The secret message below is sequence of characters from th alpha (upper and lower), digit and punct classes. Let’s first extract the elements of upper and lower alpha classes, separetely.
msg <- "clcopCow1zmstc0d87wnkig7OvdicpNuggvhryn92Gjuwczi8hqrfpRxs5Aj5dwpn0TanwoUwisdij7Lj8kpf03AT5Idr3coc0bt7yczjatOaootj55t3Nj3ne6c4Sfek.r1w1YwwojigOd6vrfUrbz2.2bkAnbhzgv4R9i05zEcrop.wAgnb.SqoU65fPa1otfb7wEm24k6t3sR9zqe5fy89n6Nd5t9kc4fE905gmc4Rgxo5nhDk!gr"
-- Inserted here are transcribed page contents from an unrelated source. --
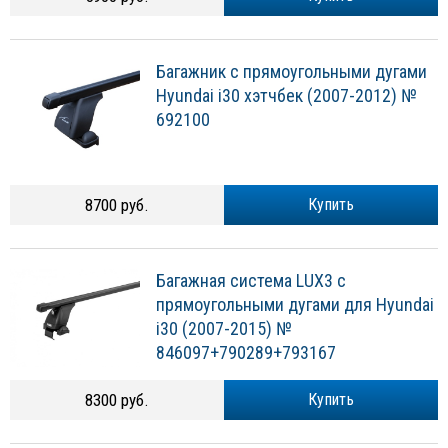
Багажник с прямоугольными дугами
Hyundai i30 хэтчбек (2007-2012) №
692100
8700 руб.
Купить
Багажная система LUX3 с
прямоугольными дугами для Hyundai
i30 (2007-2015) №
846097+790289+793167
8300 руб.
Купить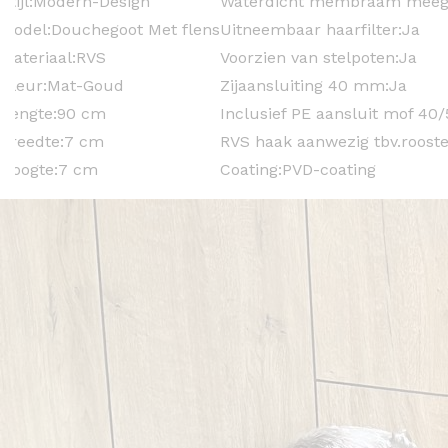
Stijl:
Modern-Design
Waterdicht membraam meege
Model:
Douchegoot Met flens
Uitneembaar haarfilter:
Ja
Materiaal:
RVS
Voorzien van stelpoten:
Ja
Kleur:
Mat-Goud
Zijaansluiting 40 mm:
Ja
Lengte:9
0 cm
Inclusief PE aansluit mof 40
Breedte:
7 cm
RVS haak aanwezig tbv.rooste
Hoogte:
7 cm
Coating:
PVD-coating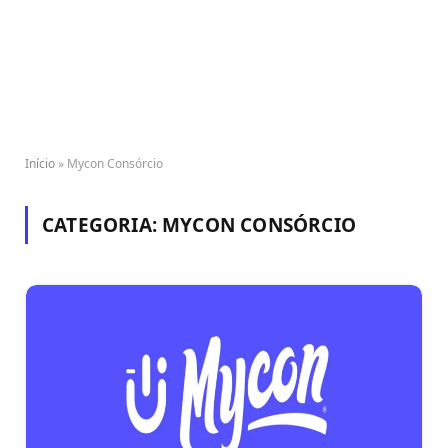
Início
»
Mycon Consórcio
CATEGORIA:
MYCON CONSÓRCIO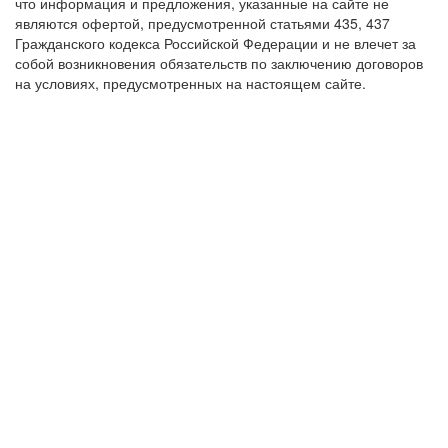
что информация и предложения, указанные на сайте не
являются офертой, предусмотренной статьями 435, 437
Гражданского кодекса Российской Федерации и не влечет за
собой возникновения обязательств по заключению договоров
на условиях, предусмотренных на настоящем сайте.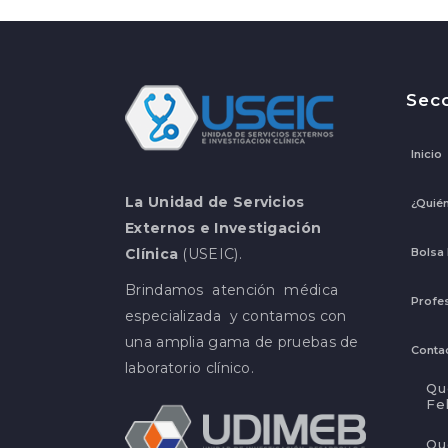
Sec
Inicio
La Unidad de Servicios
¿Quié
Externos e Investigación
Bolsa
Clínica
(USEIC).
Brindamos atención médica
Profes
especializada y contamos con
una amplia gama de pruebas de
Conta
laboratorio clínico.
Qu
Fe
Qu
lower <- str_extract_all(msg,"[[a-z]+]")
lower
## [[1]]
## [1] "c" "l" "c" "o" "p" "o" "w" "z" "m" "s" "t" "c" "d" "w" "n" "k" "i"
## [18] "g" "v" "d" "i" "c" "p" "u" "g" "g" "v" "h" "r" "y" "n" "j" "u" "w"
## [35] "c" "z" "i" "h" "q" "r" "f" "p" "x" "s" "j" "d" "w" "p" "n" "a" "n"
## [52] "w" "o" "w" "i" "s" "d" "i" "j" "j" "k" "p" "f" "d" "r" "c" "o" "c"
## [69] "b" "t" "y" "c" "z" "j" "a" "t" "a" "o" "o" "t" "j" "t" "j" "n" "e"
## [86] "c" "f" "e" "k" "r" "w" "w" "w" "o" "j" "i" "g" "d" "v" "r" "f" "r"
## [103] "b" "z" "b" "k" "n" "b" "h" "z" "g" "v" "i" "z" "c" "r" "o" "p" "w"
## [120] "g" "n" "b" "q" "o" "f" "a" "o" "t" "f" "b" "w" "m" "k" "t" "s" "z"
## [137] "q" "e" "f" "y" "n" "d" "t" "k" "c" "f" "g" "m" "c" "g" "x" "o" "n"
## [154] "h" "k" "g" "r"
upper <- str_extract_all(msg,"[[A-Z]]+")
upper
## [[1]]
## [1] "C" "O" "N" "G" "R" "A" "T" "U" "L" "AT" "I" "O" "N" "S"
## [15] "Y" "O" "U" "A" "R" "E" "A" "S" "U" "P" "E" "R" "N" "E"
## [29] "R" "D"
Bingo!! Now it is just to make it presentable. Note that in the original string each word is separated by a punctuation mark.
meaning <- unlist(str_extract_all(msg,"[[A-Z]]+|[[:punct:]]"))
meaning
## [1] "C" "O" "N" "G" "R" "A" "T" "U" "L" "AT" "I" "O" "N" "S"
## [15] "." "Y" "O" "U" "." "A" "R" "E" "." "A" "." "S" "U" "P"
## [29] "E" "R" "N" "E" "R" "D" "!"
meaning <- str_c(meaning, collapse ="")
meaning <- str_replace_all(meaning, pattern = "\\.+", replacement =" ")
meaning
## [1] "CONGRATULATIONS YOU ARE A SUPERNERD!"